Dalam al-Qur’an, banyak sekali ayat yang menjelaskan keagungan Allah dengan cara merujuk pada fenomena alam. Demikian pula ayat ke-36 surah Yasin ini. Ayat ini memang tidak berkenaan langsung dengan fenomena alam yang bersifat konkret atau dapat langsung tertangkap oleh panca indra. Secara umum, ayat ini menunjukkan kemahasucian Allah dengan terciptanya (hukum) pasangan dalam kehidupan.

Al-Qur’an menggunakan kata “azwâj” (bentuk jamak dari kata “zawj”) untuk menggambarkan istilah “pasangan”. Ibn ‘Asyur menjelaskan bahwa kata ini digunakan untuk kesemua jantan dan betina pada binatang. Kata ini juga bermakna jenis tertentu dari semua yang ada yang menyerupai pasangan jantan dan betina tersebut. Quraish Shihab mengutip ar-Raghib al-Ashfahani yang menjelaskan bahwa makna keberpasangan pada kata ini bisa karena adanya unsur kesamaan atau bisa juga karena ada sisi yang bertolak belakang.

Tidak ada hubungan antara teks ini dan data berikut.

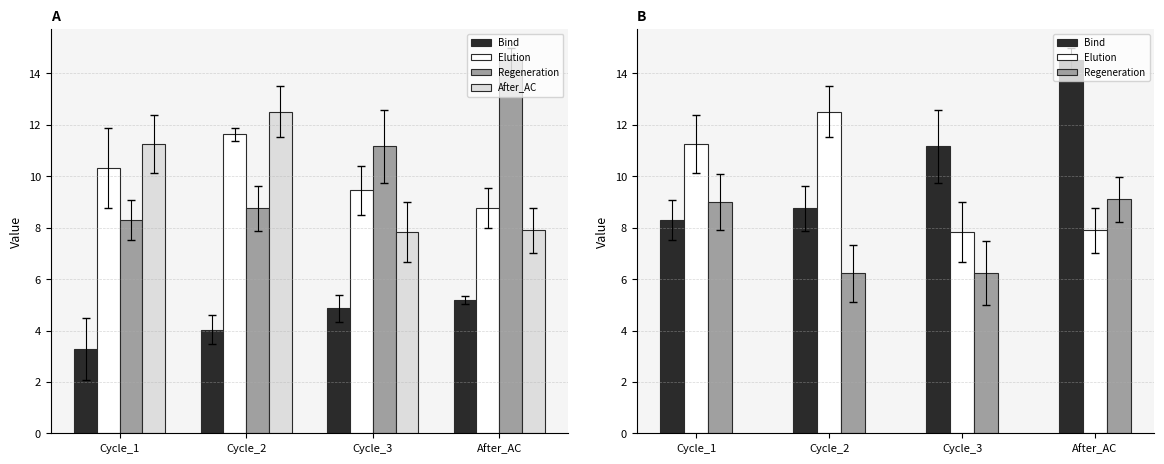

At which label does After_AC first exceed 11?

Cycle_1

Terciptanya pasangan dalam tiga hal yang disebut pada ayat ini, yakni “apa yang ditumbuhkan bumi, “diri mereka (manusia)”, dan “apa yang tidak mereka ketahui”, secara umum dijelaskan dalam kitab-kitab tafsir dengan gambaran adanya pasangan dengan ciri keberpasangan yang bermacam-macam, mulai dari sisi besar-kecil, warna-warni, siang-malam, dan sebagainya.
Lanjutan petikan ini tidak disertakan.